▸ DIRECTIONS FOR THIS TASK
Retype all data exactly as given. Pictures should not be retyped.

▸ DATA BLOCK

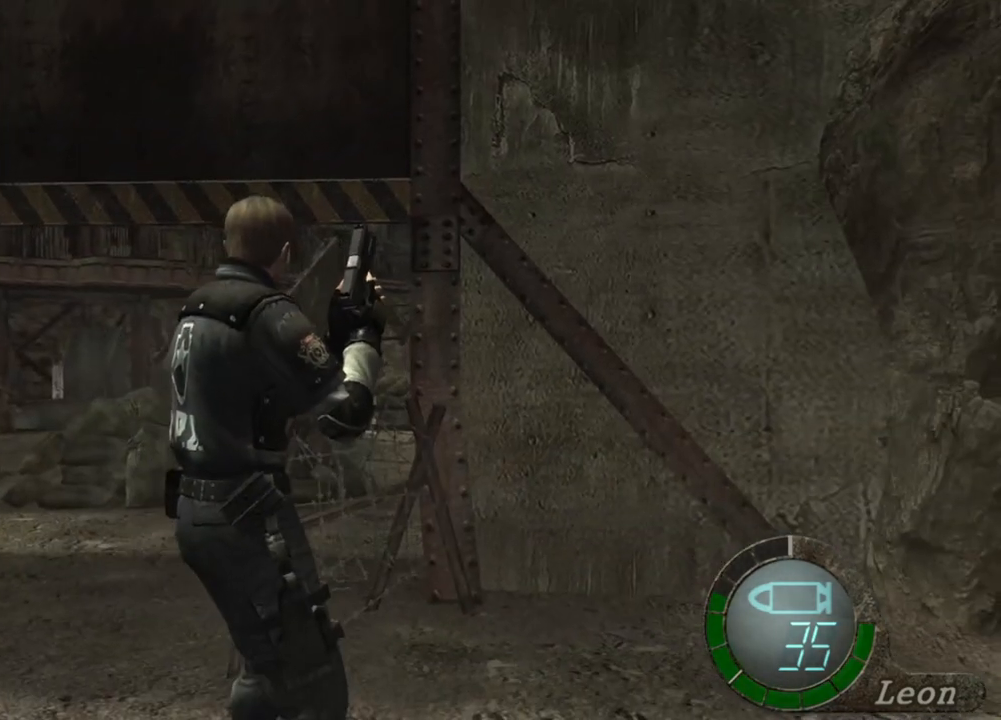
{"keys": [], "mouse": [], "events": []}
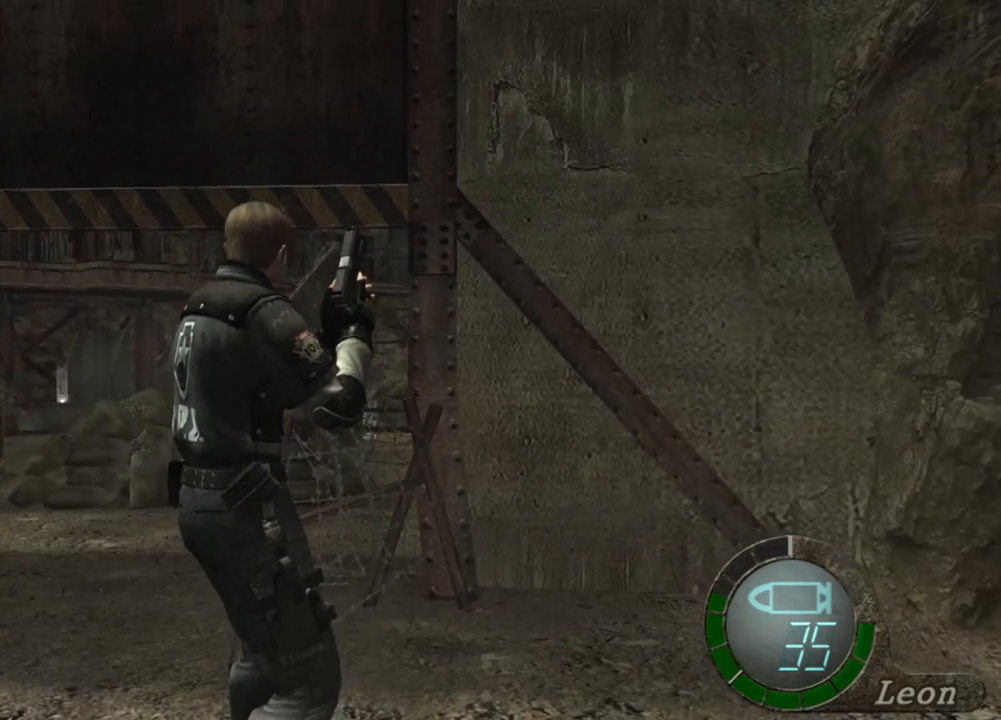
{"keys": [], "mouse": [], "events": []}
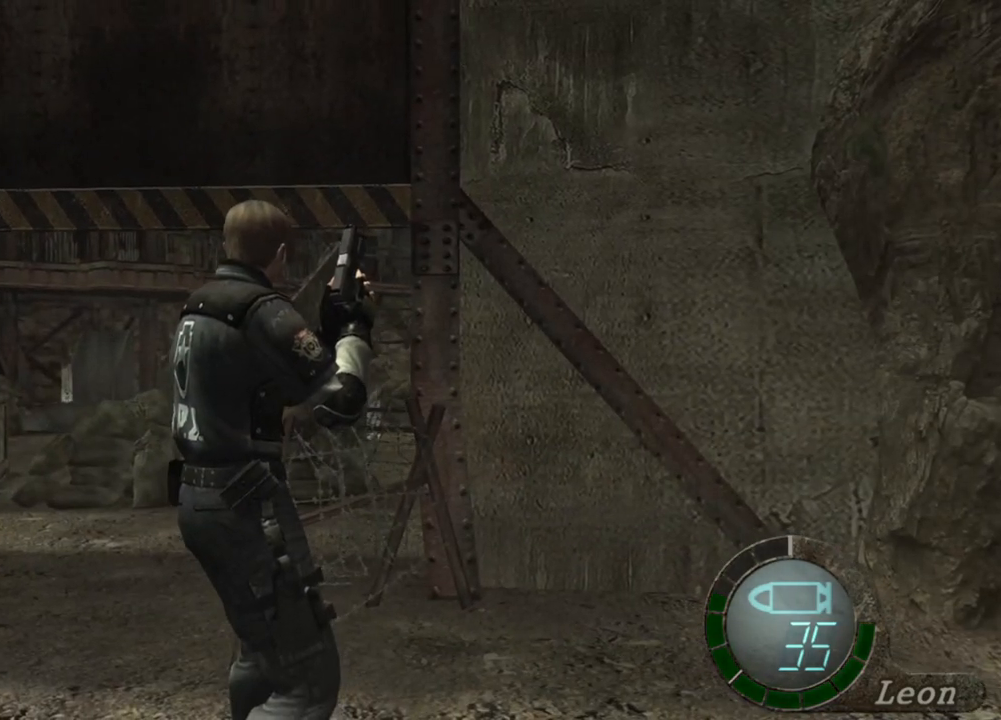
{"keys": [], "mouse": [], "events": []}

▸ ANSWER TO THE EXERCISE
{"keys": [], "mouse": [], "events": []}
{"keys": [], "mouse": [], "events": []}
{"keys": [], "mouse": [], "events": []}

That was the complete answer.